Były wiceszef Prawa i Sprawiedliwości, choć był mocno naciskany przez reporterów, nie odpowiedział wprost na pytania o swój wczorajszy stan. Jednak również nie zaprzeczył, że pił alkohol. Kilka razy z delikatnym uśmiechem powtórzył "Mój Boże". Jednej z dziennikarek poradził też, by nosiła ze sobą alkomat. I wyraził zdziwienie, że zadaje mu pytanie wprost o picie alkoholu.
Ludwik Dorn tłumaczył też, że wychodząc wieczorem z Sejmu wcale nie zaplątał się w kable od mów i kamer, tylko musiał je jakoś pokonać, bo był oblegany przez reporterów. Dziś zresztą również domagał się przestrzeni wokół siebie i pouczył jednego z dziennikarzy, by nie deptał mu butów.

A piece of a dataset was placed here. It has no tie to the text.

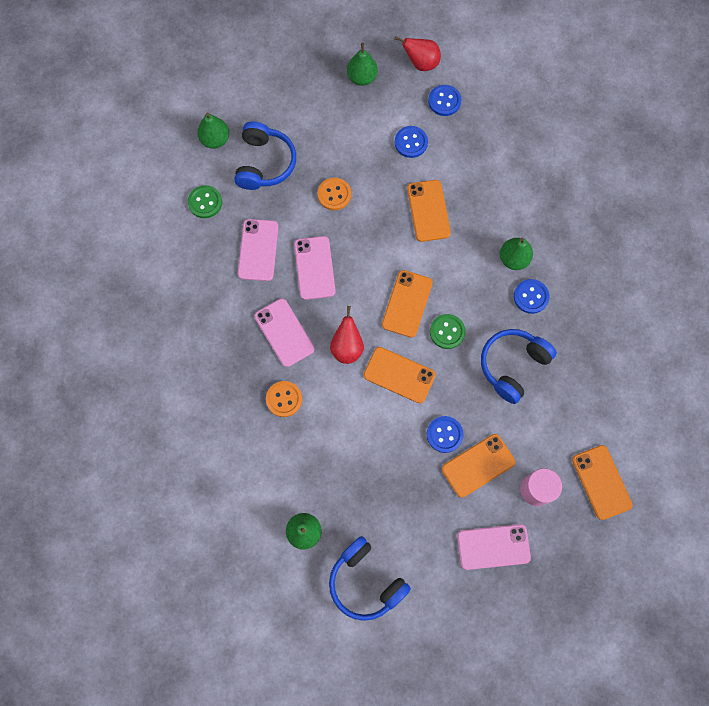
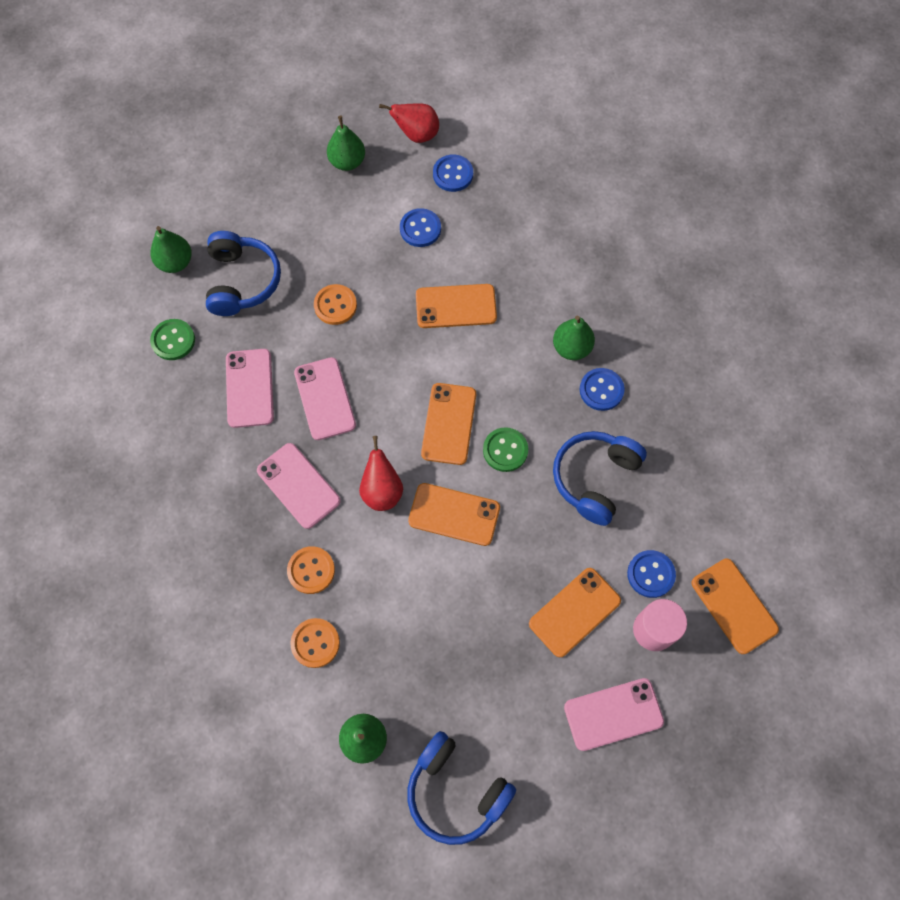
camera: 10 degrees left, 5 degrees down
(279, 454) = (315, 643): none -> orange button
(428, 211) = (456, 306): orange phone -> orange phone turned 75 degrees counterclockwise
(444, 434) = (525, 580): blue button -> blue button (650, 574)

Były marszałek Sejmu opuszczając późnym wieczorem Sejm miał kłopoty z wyraźną artykulacją słów, odpowiadając na pytanie o obcięcie dotacji budżetowych dla partii. Nagrania z jego niewyraźną wypowiedzią nadały RMF FM i TOK FM, a TVN24 pokazał, jak poseł wymyka się szybko do wyjścia, unikając dalszej rozmowy.